This column is a part of a series of articles about Ukrainian culture and history. Our mission is to be your guide to the language, culture, and history of your Ukrainian ancestors. So follow us and learn more about your roots.
Ukrainian architecture is diverse and fascinating. It combines different styles and traditions, the day’s fashion, and local flair. Ukrainian Architecture Part 1
Today we’ll tell you about soviet and contemporary architecture in Ukraine.
The three major architectural styles in the USSR are constructivism, Stalinist architecture, and Soviet modernism.
Constructivist architecture developed in the Soviet Union in the 1920s.
A significant characteristic of constructivism was the use of 3D cubism.
Soviet architects used concrete frames, radio antennae, tension cables, and steel girders. Straight lines, cylinders, cubes, and rectangles – are the most significant forms of the time.
The majority of structures were constructed of bricks and then stuccoed and painted.
Natural stone and marbles were frequently employed to finish the interiors of civic buildings, and propagandistic motifs were frequently used to decorate them.

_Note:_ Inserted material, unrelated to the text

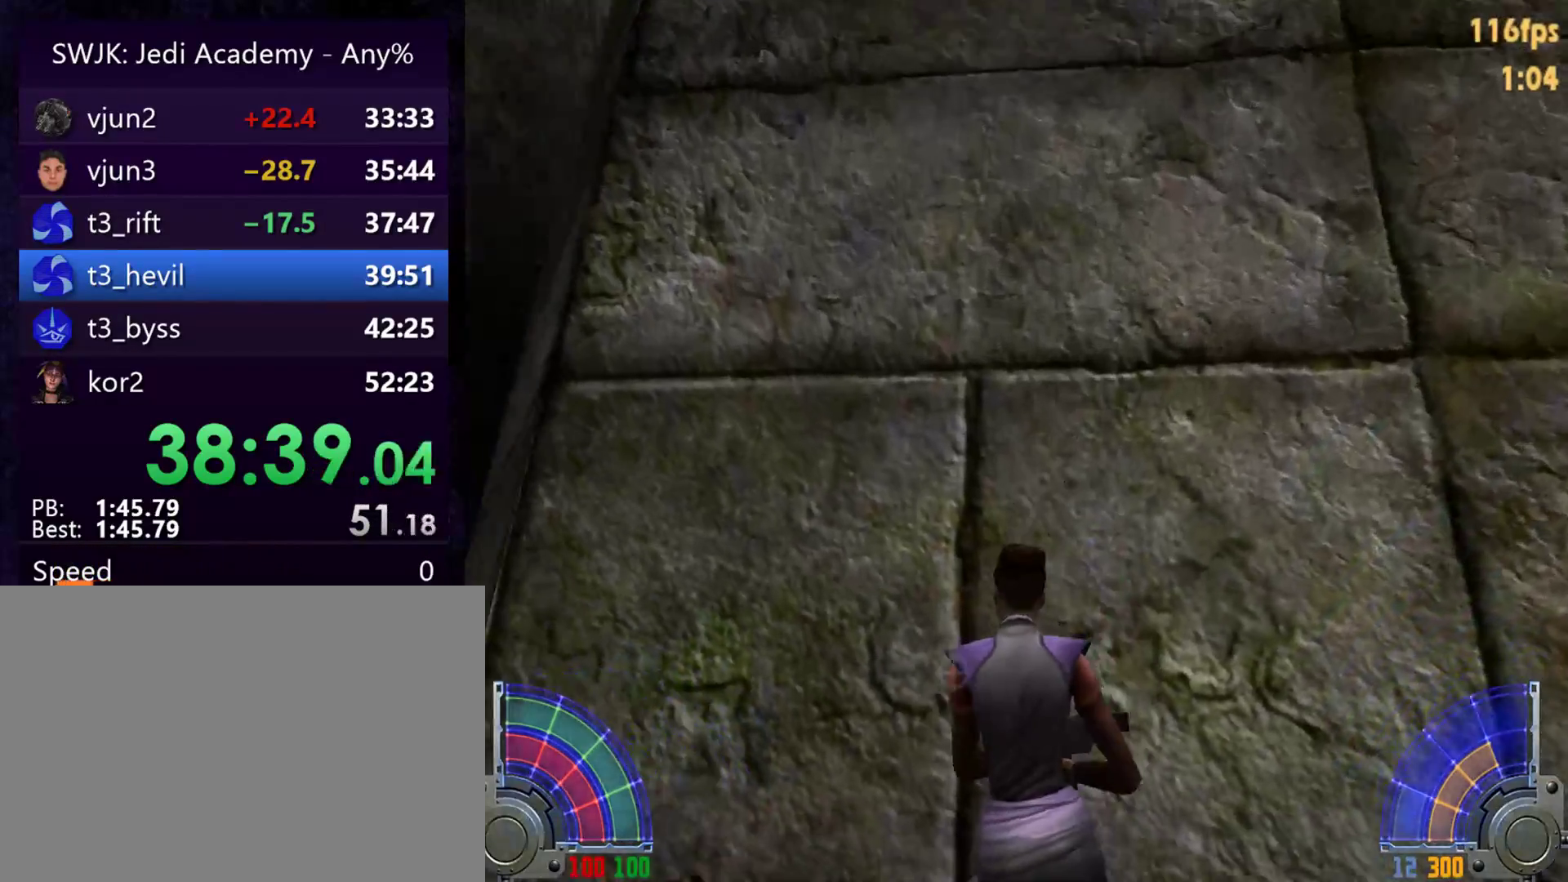
{"keys": [], "mouse": [], "events": []}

The style was prominent between 1955 and 1991. After the death of Joseph Stalin, the new head of the country was Nikita Khrushchev, who gave an order to reduce the cost of the new constructions. That’s why many buildings were very simple and had relatively poor quality.
The features of Soviet modernism:
the use of facing materials (marble, sandstone, shell rock or cheaper analogues);
mosaic panels and other modernist decoration elements;
massive glazing of the surfaces of buildings.
The style was influenced by Brutalism and the idea of Space exploration.